## SOURCE TEXT
========

Re: Questions about btree_gin vs btree_gist for low cardinality columns

From: Morris de Oryx <morrisdeoryx(at)gmail(dot)com>
To: Postgres General <pgsql-general(at)postgresql(dot)org>
Subject: Re: Questions about btree_gin vs btree_gist for low cardinality columns
Date: 2019-06-01 07:44:00
Message-ID: CAKqncciUyxY04GagOWYALE7+zOeF9a+AD=gYWV8PvJROw_YN7Q@mail.gmail.com
Views: Raw Message | Whole Thread | Download mbox | Resend email
Thread:
Lists: pgsql-general

Since I've been wondering about this subject, I figured I'd take a bit of
time and try to do some tests. I'm not new to databases or coding, but have
been using Postgres for less than two years. I haven't tried to generate
large blocks of test data directly in Postgres before, so I'm *sure* that
there are better ways to do what I've done here. No worries, this gave me a
chance to work through at least some of the questions/problems in setting
up and running tests.

Anyway, I populated a table with 1M rows of data with very little in them,
just a two-character state abbreviation. There are only 59 values, and the
distribution is fairly even as I used random() without any tricks to shape
the distribution. So, each value is roughly 1/60th of the total row count.
Not realistic, but what I've got.

For this table, I built four different kind of index and tried each one out
with a count(*) query on a single exact match. I also checked out the size
of each index.

Headline results:

Partial index: Smaller (as expeced), fast.
B-tree index: Big, fast.

========

## DATASET EXCERPTS
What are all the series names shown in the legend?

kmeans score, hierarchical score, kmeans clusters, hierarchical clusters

========

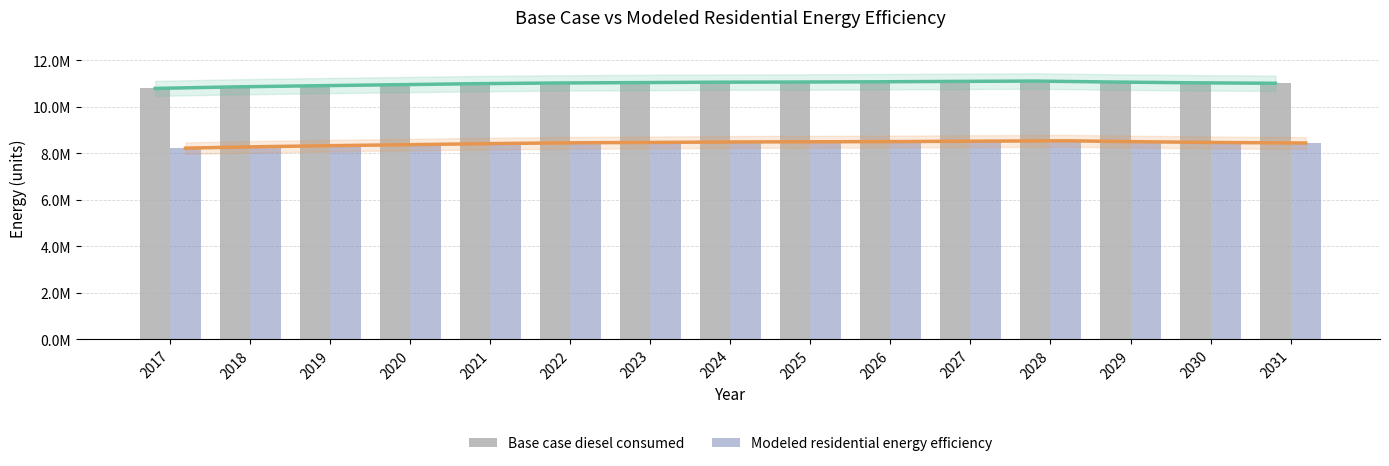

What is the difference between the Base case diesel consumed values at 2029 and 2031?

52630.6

========

## LIST OF TASKS
1. According to the post on btree_gin vs btree_gist, how many distinct values does the two-character state abbreviation column hold?
2. Explain why, in the btree_gin vs btree_gist post, each state abbreviation accounts for roughly 1/60th of the total row count. Answer in one to three sentences.
3. Continue the btree_gin vs btree_gist post, starting after its last line.

## ANSWERS BY TASK
1. 59

2. The table holds only 59 distinct values, and they are spread fairly evenly. The rows were generated with random() and no tricks to shape the distribution.

3.
GIN: Small, slow.
Hash: Large, slow. ("Large" may be exaggerated in comparison with a B-tree
because of my test data.)

I'm wondering how much impact it had that I used such very small strings,
and how much difference it made that the data was so evenly distributed.

If anyone has any insights, I'd be grateful to hear them. I'm posting the
various bits of code involved below for anyone following along at home.

First, my version string as that can make a difference (we deploy on RDS, I
develop on macOS):

PostgreSQL 11.3 on x86_64-apple-darwin16.7.0, compiled by Apple LLVM
version 8.1.0 (clang-802.0.42), 64-bit

There's a simple lookup table with the 59 abbreviations
(AL,AR,AS,AZ,CA,CO,CT,DC,DE,FL,FM,GA,GU,HI,IA,ID,IL,IN,KS,KY,LA,MA,MD,ME,MH,MI,MN,MO,MP,MS,MT,NC,ND,NE,NH,NJ,NM,NV,NY,OH,OK,OR,PA,PR,PW,RI,SC,SD,TN,TX,UT,VA,VI,VT,WA,WI,WV,WY)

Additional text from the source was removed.